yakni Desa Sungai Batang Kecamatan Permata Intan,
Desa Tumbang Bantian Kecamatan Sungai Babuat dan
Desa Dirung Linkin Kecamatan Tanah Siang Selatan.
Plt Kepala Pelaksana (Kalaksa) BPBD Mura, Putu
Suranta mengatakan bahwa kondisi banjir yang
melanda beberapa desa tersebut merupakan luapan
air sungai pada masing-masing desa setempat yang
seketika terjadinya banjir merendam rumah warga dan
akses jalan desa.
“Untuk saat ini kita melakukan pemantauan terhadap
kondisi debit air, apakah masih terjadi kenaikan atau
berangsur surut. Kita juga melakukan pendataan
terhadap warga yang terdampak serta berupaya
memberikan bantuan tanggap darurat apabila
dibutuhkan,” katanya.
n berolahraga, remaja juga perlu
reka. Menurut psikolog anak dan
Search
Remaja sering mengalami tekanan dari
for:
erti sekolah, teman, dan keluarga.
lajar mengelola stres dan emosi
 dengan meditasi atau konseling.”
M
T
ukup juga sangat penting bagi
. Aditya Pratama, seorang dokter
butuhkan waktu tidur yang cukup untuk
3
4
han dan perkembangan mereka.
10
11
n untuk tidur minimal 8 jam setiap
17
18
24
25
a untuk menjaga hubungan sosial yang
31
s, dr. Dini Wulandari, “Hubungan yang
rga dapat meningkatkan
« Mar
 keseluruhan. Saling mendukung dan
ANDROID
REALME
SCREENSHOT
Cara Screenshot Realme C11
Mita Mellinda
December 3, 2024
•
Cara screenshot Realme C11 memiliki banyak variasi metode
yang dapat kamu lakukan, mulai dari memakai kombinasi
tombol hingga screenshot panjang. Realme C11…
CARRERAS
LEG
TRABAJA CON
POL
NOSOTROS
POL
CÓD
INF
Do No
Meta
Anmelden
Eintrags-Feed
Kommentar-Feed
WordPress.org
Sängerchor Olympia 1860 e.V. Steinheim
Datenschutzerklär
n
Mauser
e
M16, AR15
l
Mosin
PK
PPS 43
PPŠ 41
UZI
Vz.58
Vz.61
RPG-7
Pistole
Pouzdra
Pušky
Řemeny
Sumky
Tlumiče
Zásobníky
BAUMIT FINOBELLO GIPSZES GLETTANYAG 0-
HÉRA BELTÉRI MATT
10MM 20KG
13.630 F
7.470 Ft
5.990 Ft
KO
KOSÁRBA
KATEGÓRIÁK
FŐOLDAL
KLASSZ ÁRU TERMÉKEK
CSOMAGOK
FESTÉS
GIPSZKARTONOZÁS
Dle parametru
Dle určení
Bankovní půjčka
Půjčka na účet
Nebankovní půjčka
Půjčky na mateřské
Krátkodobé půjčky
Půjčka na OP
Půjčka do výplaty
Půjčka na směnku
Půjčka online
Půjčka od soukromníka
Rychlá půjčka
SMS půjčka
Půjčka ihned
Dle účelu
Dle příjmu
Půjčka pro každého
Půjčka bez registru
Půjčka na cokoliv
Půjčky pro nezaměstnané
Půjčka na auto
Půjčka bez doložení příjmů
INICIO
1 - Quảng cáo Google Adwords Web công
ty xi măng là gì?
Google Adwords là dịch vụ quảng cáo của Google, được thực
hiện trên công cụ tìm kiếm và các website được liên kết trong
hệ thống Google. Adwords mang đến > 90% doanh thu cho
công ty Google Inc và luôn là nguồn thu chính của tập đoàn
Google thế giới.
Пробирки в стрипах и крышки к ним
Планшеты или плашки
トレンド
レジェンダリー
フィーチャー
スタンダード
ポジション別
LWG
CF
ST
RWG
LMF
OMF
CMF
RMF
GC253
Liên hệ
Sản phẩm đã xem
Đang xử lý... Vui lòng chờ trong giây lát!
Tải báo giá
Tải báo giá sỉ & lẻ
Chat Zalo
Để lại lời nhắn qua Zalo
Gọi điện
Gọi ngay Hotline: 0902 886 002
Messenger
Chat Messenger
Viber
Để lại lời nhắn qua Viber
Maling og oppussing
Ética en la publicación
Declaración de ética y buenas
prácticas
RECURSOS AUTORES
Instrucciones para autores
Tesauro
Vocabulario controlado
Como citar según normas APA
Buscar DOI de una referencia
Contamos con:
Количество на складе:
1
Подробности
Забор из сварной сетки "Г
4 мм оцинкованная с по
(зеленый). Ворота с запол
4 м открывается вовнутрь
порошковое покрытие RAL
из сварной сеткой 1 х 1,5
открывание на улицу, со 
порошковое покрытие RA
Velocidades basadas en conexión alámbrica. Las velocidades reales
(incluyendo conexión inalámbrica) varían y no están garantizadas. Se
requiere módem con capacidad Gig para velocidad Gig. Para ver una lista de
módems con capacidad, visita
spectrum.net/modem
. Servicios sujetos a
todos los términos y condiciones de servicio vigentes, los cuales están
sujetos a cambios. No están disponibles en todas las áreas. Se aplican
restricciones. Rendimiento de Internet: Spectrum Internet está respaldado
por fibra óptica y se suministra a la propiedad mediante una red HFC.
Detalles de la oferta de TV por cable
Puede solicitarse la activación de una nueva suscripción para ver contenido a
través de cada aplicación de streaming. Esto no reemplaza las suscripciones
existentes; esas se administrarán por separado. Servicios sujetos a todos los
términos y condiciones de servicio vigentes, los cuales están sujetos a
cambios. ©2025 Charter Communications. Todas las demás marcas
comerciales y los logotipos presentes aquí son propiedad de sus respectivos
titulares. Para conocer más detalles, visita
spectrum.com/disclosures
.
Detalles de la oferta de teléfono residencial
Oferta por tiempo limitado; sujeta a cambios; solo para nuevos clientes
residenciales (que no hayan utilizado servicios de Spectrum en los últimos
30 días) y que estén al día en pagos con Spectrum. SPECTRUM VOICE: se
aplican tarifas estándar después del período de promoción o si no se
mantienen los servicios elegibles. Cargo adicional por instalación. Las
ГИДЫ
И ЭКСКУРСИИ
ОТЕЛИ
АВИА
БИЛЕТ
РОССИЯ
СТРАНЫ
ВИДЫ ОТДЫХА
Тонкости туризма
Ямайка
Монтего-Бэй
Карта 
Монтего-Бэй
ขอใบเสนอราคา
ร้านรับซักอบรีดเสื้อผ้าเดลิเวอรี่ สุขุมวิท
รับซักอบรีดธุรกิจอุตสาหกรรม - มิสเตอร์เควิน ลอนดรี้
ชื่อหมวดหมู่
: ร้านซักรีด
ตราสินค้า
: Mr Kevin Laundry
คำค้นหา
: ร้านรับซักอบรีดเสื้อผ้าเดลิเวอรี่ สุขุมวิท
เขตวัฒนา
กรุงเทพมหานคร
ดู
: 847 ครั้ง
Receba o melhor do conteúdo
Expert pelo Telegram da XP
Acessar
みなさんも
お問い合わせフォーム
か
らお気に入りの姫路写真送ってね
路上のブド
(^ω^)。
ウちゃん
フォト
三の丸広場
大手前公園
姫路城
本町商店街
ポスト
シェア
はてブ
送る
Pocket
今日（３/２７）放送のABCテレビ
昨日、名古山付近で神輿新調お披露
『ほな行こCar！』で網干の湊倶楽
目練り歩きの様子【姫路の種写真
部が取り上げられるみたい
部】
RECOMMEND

_ _ _ _ _ _ _

# WHAT IS BEING ASKED
Within the entries, find all lines holding "trong" and copy each one.

# SOLVED PROBLEM
hiện trên công cụ tìm kiếm và các website được liên kết trong
Đang xử lý... Vui lòng chờ trong giây lát!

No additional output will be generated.